SAN DIEGO — The state’s realignment of the corrections system, which directed more offenders to local custody instead of state prison, accounted for nearly ⅓ of inmates in local jails last year, according to a study released Wednesday by the San Diego Association of Governments.
Because of realignment, the inmate population in San Diego County’s detention facilities was older and included more males than four years earlier, when the program took effect.
SANDAG also found that the percentage of individuals requiring more secure housing, segregation and protective custody also increased. The number of bookings into jail fell, however, possibly because certain drug and property crimes are more often handled as misdemeanors instead of felonies, the regional planning agency reported.

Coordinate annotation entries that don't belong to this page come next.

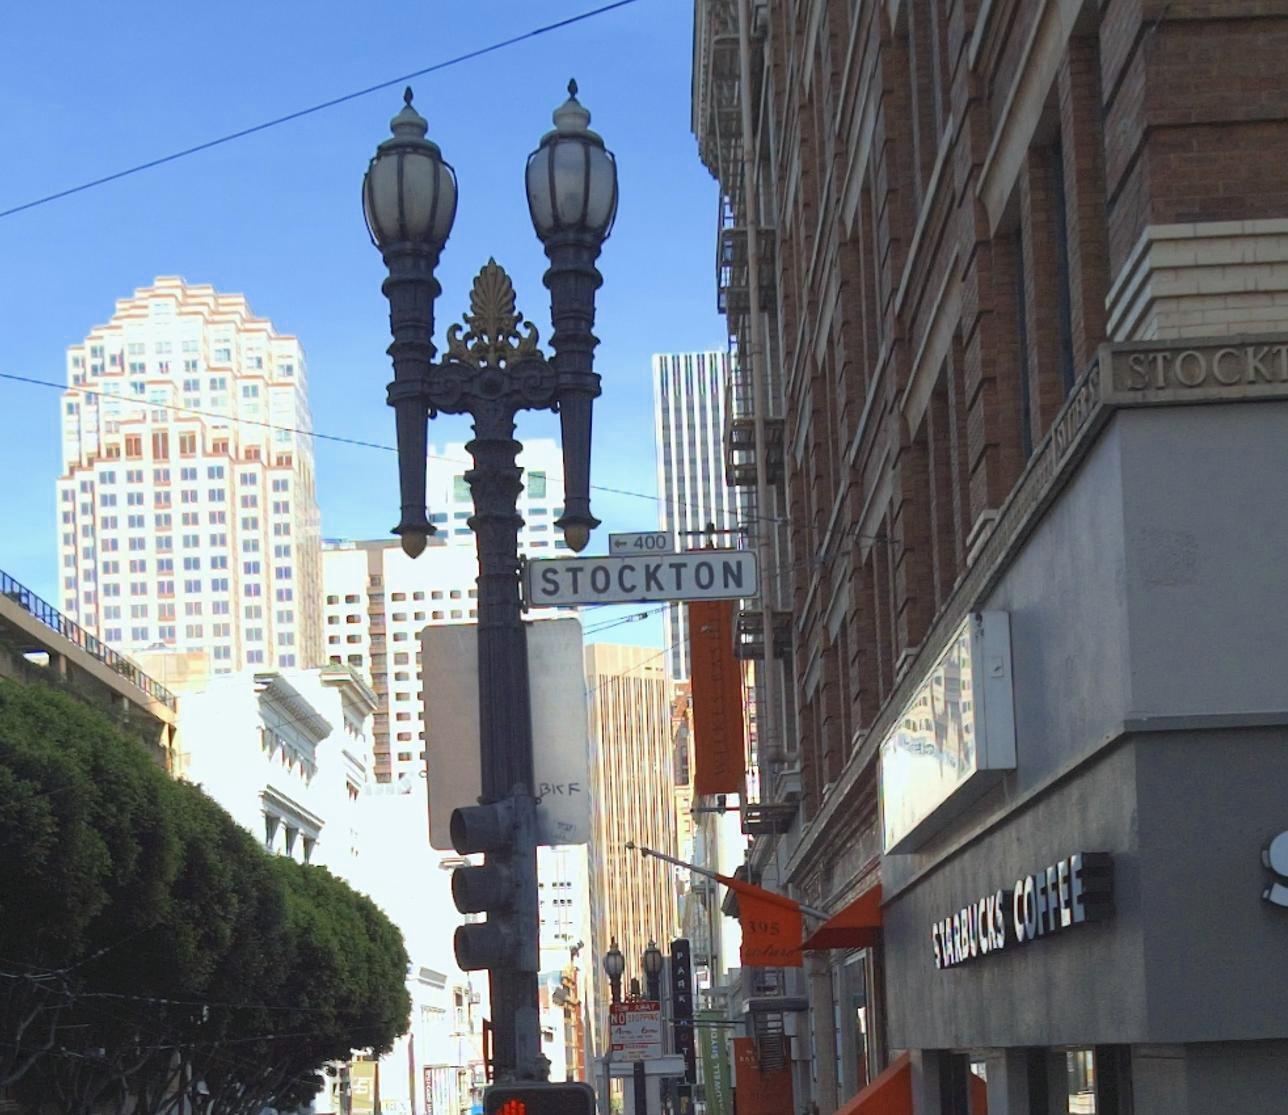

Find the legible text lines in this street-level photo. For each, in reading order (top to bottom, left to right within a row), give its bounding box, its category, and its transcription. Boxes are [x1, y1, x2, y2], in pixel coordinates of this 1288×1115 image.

[1123, 342, 1280, 392] None: STOCK
[610, 532, 669, 552] StreetNumberRange: <-400
[539, 556, 746, 599] StreetName: STOCKTON
[704, 612, 731, 778] BusinessName: WILKES BASEHI
[536, 780, 584, 799] None: BKF
[929, 847, 1090, 973] BusinessName: STARBUCKS COFFEE
[745, 918, 783, 938] StreetNumber: 395
[607, 1011, 633, 1026] None: NO S
[674, 949, 691, 1085] BusinessName: PARK *OT*L
[612, 1024, 625, 1039] None: 4
[639, 1022, 650, 1037] None: 6
[708, 1029, 724, 1092] BusinessName: WELL S**YD
[352, 1077, 371, 1097] None: S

Among the study’s findings:
31 percent of inmates in 2015 were in San Diego’s jails because of realignment;
nearly half the inmate population was aged 35 or older, while the percentage of youth 18-24 dropped six points to 17 percent;
male inmates went from 77 percent of the total jail population in 2011 to 85 percent last year;
only 5 percent of inmates could be housed at the lowest security level in 2015, compared to 17 percent four years prior; and
nearly 1,000 prisoners a month required protective custody or administrative segregation last year, compared to around 780 in 2011.
According to the SANDAG study, the number of average daily bookings dropped from 256 in 2011 to 226 in 2015, but the average daily population rose from 4,786 to 4,986.
The data also showed that five of the seven major detention facilities in the region operated at 90 percent capacity or more, with the George Bailey Detention Facility in the South Bay overcrowded at 106 percent.